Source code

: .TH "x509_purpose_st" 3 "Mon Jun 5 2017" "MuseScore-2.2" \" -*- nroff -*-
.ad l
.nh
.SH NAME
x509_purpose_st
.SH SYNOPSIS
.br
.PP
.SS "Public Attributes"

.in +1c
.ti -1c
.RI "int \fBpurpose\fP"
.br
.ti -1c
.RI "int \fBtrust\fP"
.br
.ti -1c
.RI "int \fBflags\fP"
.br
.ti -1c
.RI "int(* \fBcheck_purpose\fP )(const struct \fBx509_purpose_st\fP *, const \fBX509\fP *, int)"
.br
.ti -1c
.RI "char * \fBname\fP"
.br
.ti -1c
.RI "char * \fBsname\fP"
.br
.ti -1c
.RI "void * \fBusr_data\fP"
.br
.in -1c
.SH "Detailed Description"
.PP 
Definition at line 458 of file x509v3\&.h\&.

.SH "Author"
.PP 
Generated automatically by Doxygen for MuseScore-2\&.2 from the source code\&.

-*-

**WHAT YOU ARE ASKED TO DO:**
Your answer must be the complete listing, repeated exactly.

**ANSWER TO THE EXERCISE:**
Source code

: .TH "x509_purpose_st" 3 "Mon Jun 5 2017" "MuseScore-2.2" \" -*- nroff -*-
.ad l
.nh
.SH NAME
x509_purpose_st
.SH SYNOPSIS
.br
.PP
.SS "Public Attributes"

.in +1c
.ti -1c
.RI "int \fBpurpose\fP"
.br
.ti -1c
.RI "int \fBtrust\fP"
.br
.ti -1c
.RI "int \fBflags\fP"
.br
.ti -1c
.RI "int(* \fBcheck_purpose\fP )(const struct \fBx509_purpose_st\fP *, const \fBX509\fP *, int)"
.br
.ti -1c
.RI "char * \fBname\fP"
.br
.ti -1c
.RI "char * \fBsname\fP"
.br
.ti -1c
.RI "void * \fBusr_data\fP"
.br
.in -1c
.SH "Detailed Description"
.PP 
Definition at line 458 of file x509v3\&.h\&.

.SH "Author"
.PP 
Generated automatically by Doxygen for MuseScore-2\&.2 from the source code\&.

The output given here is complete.